Da più parti della società civile e di quella politica si moltiplicano gli appelli perché le relazioni tra Italia ed Egitto, o meglio tra il nostro Paese e l’attuale regime egiziano, arrivino a configurare la possibilità di una verità piena sull’assassinio di Giulio Regeni. Sino ad oggi solo il richiamo dell’ambasciatore per consultazioni e l’invio di investigatori in loco hanno marcato la volontà del nostro governo di spingere Al Sisi a collaborare, ma ci sono molte altre iniziative che si possono e si devono prendere se esiste una volontà reale di andare ad un chiarimento. Alcune proposte sono già state formulate dalle colonne di questo giornale. Luigi Manconi lancia un appello decisivo affinché l’Egitto venga dichiarato «Paese non sicuro», con tutte le conseguenze del caso; mentre Giulio Marcon richiama giustamente la ministra Pinotti alla necessità di «sospendere la cooperazione militare tra i due Paesi». Sono misure più che necessarie, quasi delle precondizioni per una dialogo alla pari, ma sono tutte di tipo «negativo». Ed in questi casi l‘esperienza di terreno, cioè di quanti come le Ong di cooperazione allo sviluppo lavorano con i partner locali, insegna che a queste misure di sospensione deve necessariamente corrispondere un aumento dei fondi dedicati al sostegno della società civile locale.
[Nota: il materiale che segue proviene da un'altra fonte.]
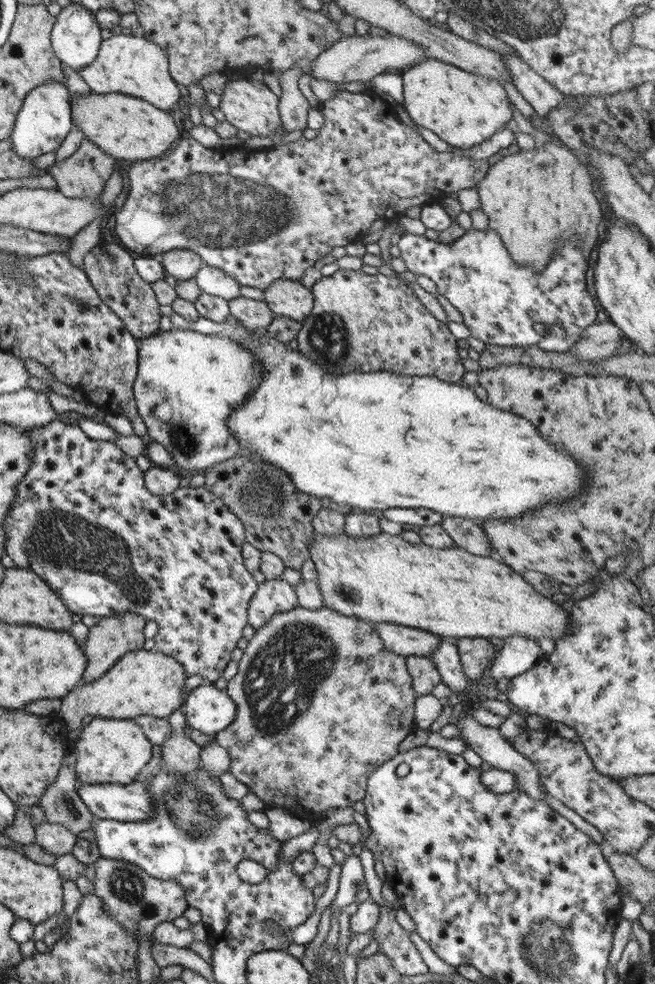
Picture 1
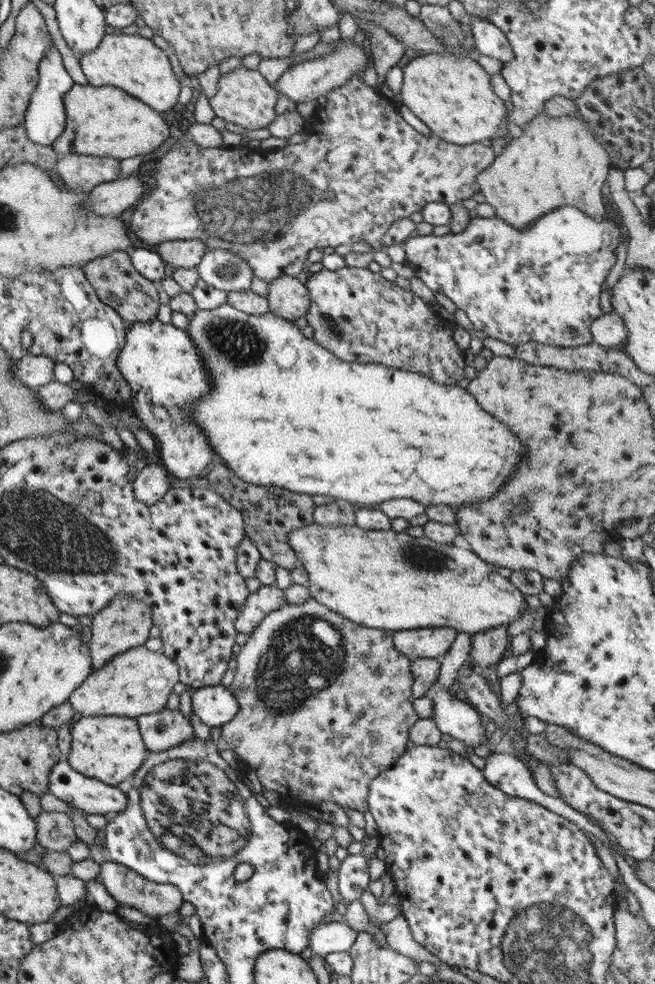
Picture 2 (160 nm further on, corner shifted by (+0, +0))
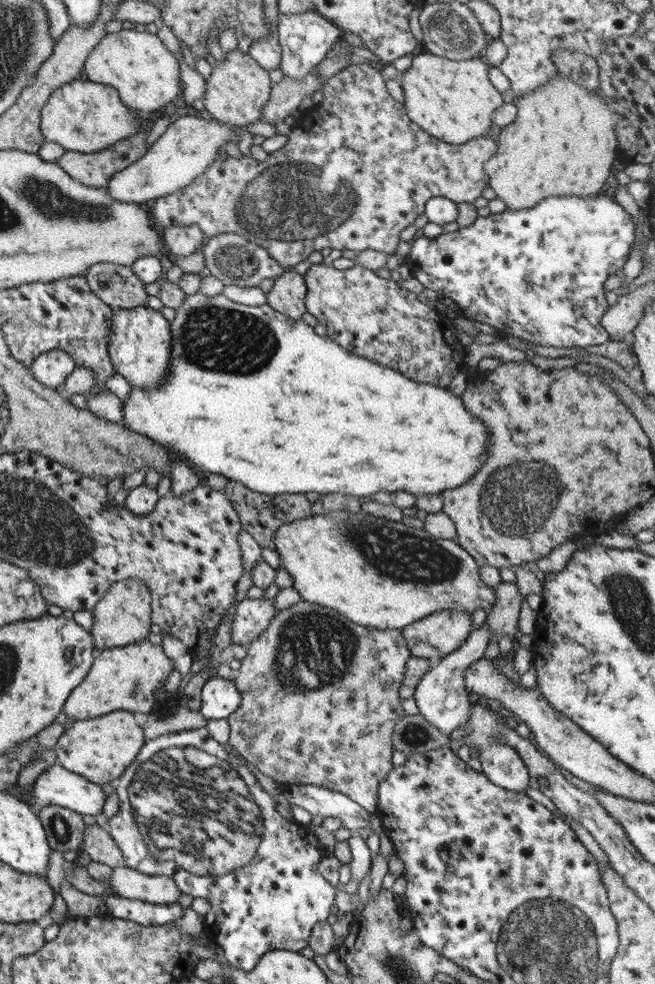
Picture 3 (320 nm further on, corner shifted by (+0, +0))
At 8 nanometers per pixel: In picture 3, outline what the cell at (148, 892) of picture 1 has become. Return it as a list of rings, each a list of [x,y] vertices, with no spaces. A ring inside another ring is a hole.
[[[125,866],[112,868],[109,884],[119,897],[149,904],[177,903],[181,893],[169,877],[144,875]]]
Diciamo questo per una serie di motivi che ineriscono sia la politica estera dell’Italia sia la situazione interna europea, oramai intimamente correlate specie dopo l’evidenza delle relazioni tra povertà, sottosviluppo, mancanza di democrazia, cambiamenti climatici, guerre e fenomeni migratori. E allora è palese come la vicenda Regeni vada non estrapolata dal contesto geopolitico attuale, ma utilizzata, nella sua evidente drammaticità, come spinta al ripensamento per tutta la politica euro-mediterranea, come veniva adombrata dal processo di Barcellona oramai vent’anni or sono. Cioè della definizione di una zona di scambio economico sulla base di accordi di partenariato, oramai da decenni messa da parte a favore di una gestione follemente emergenziale di fenomeni ampiamente strutturali, di cui le migrazioni non sono che un effetto.

È dunque chiaro che, se si vuole fare una politica di lungo periodo, cioè stabilizzare nell’unico senso possibile l’area Sud del Mediterraneo, è necessaria una iniziativa forte di sostegno alle società civili di quei Paesi che più sono esposti oggi al rischio povertà e mancanza di Diritti, primo tra tutti, appunto, l’Egitto attuale, ma non solo. Lo diciamo perché non vorremmo che, tanto per fare un gesto eclatante quanto pericoloso, qualcuno ventilasse l’ipotesi di tagliare non, com’è necessario, la cooperazione militare ma quella civile, dato che l’Egitto è uno dei Paesi prioritari in questo senso. Sarebbe una mossa esiziale, che darebbe non solo più forza al regime ma che, soprattutto, indebolirebbe proprio quelle tante organizzazioni di società civile, non a caso represse, che oggi rappresentano il futuro democratico dell’Egitto. Non è forse perché studiava questi fenomeni di resistenza ed organizzazione attiva che Regeni è stato brutalmente torturato a morte?

Dunque non taglio della cooperazione, se qualcuno mai lo pensasse, ma il suo raddoppio, ovviamente nel quadro di un ripensamento rispetto ai partenariati ed all’attivo sostegno politico di quanti lavorano con le controparti egiziane. Questo vorrebbe dire uscire allo scoperto con una politica che dichiara apertamente quali sono i suoi obiettivi e si espone con attività concrete, chiamando al contempo anche gli altri Paesi dell’Ue a fare altrettanto. Un rinnovato impegno per la cooperazione di sostegno alla società civile egiziana oltretutto, sarebbe un segnale fortissimo non solo in loco, ma anche rispetto alla diaspora egiziana in Italia ed in Europa che si aspetta proprio queste decisioni e non solo le consultazioni dell’ambasciatore.